Plaintiffs also allege that they had a property interest in continued employment and that the procedures for termination of employment were not adequate under the due process clause. 5

It appears that public employees who can be dismissed from their positions only “for cause” have a property interest in continuing employment. Bishop v. Wood,-U.S. -, - n.8, 96 S.Ct. 2074, 48 L.Ed.2d 684 (1976); Arnett v. Kennedy, 416 U.S. 134, 94 S.Ct. 1633, 40 L.Ed.2d 15 (1974).

*225 Two of the plaintiffs 6 in this case were “temporary” employees, hired to fill positions to be in existence for only a limited period of time. Merit Rule 7.5. They are not given any guarantee that they will not be dismissed except for cause. Therefore it does not appear that they have a property interest in their positions and we affirm the district court’s dismissal as to them.

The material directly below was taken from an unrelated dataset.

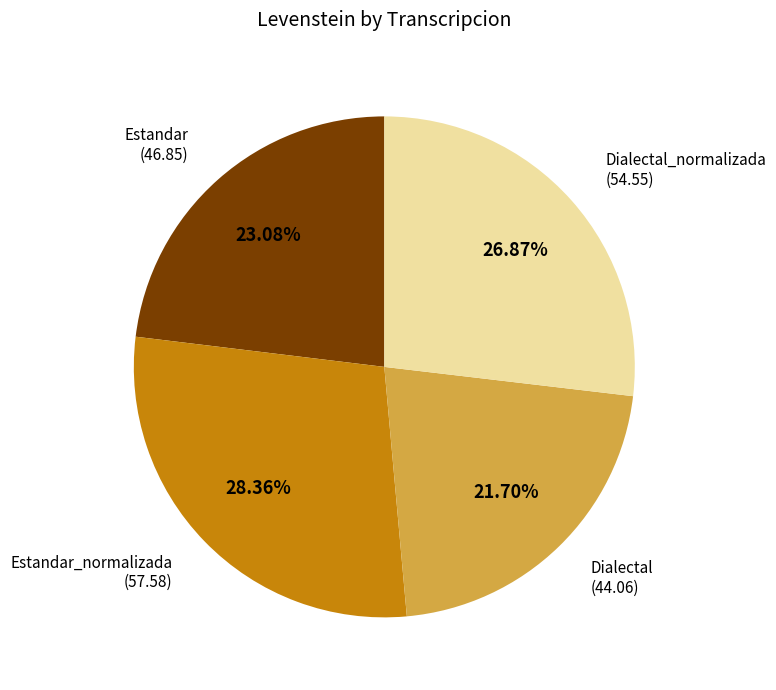

Which slice is the largest?

Estandar_normalizada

The other two plaintiffs 7 were “permanent” employees, subject to dismissal only for cause. 8 Merit Rule 10. They did have a property interest, and can challenge the procedures for termination.

At least three of the members of the Supreme Court — Chief Justice Burger, and Justices Stewart and Rehnquist — are of the opinion that the property interest created by public employment is limited by the procedures set out for terminating it and that due process requires only that those procedures be complied with. Arnett v. Kennedy, 416 U.S. 134, 94 S.Ct. 1633, 40 L.Ed.2d 15 (1974) (Rehnquist, J.). The procedures set out by the Merit Rules were followed here. See Merit Rule 10.

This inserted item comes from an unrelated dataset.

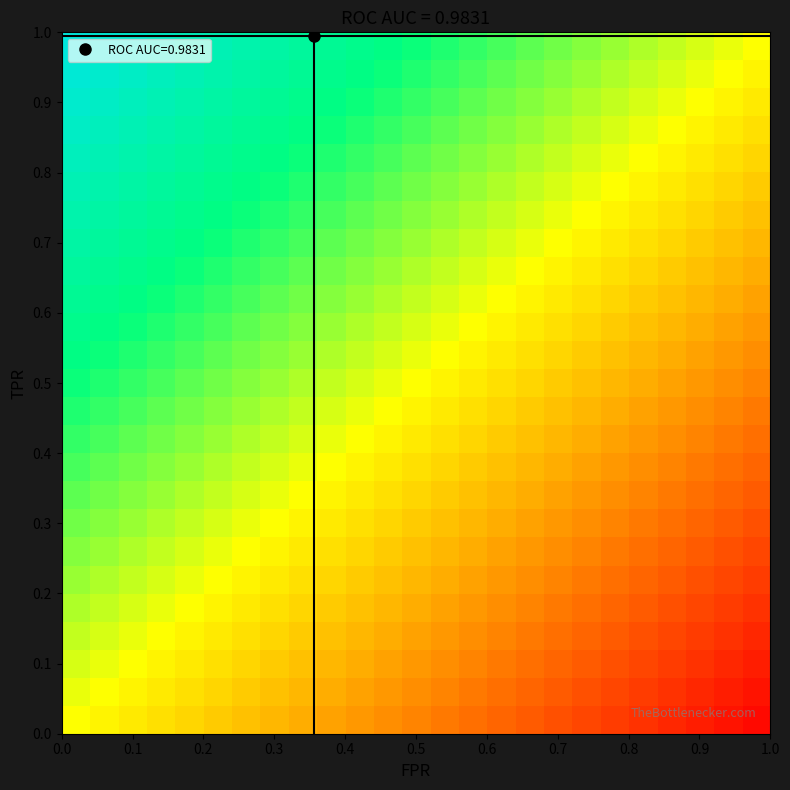

Count the number of data series in this chart.

25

Other justices take the position that the Constitution is an independent source of procedural requirements once a property interest has been granted. Id. at 167, 94 S.Ct. 1633 (Powell, J., concurring, joined by Blackmun, J.); Bishop v. Wood,-U.S. at -, 96 S.Ct. at 2085 (White, J., dissenting, joined by Brennan, Marshall, and Black-mun, JJ.).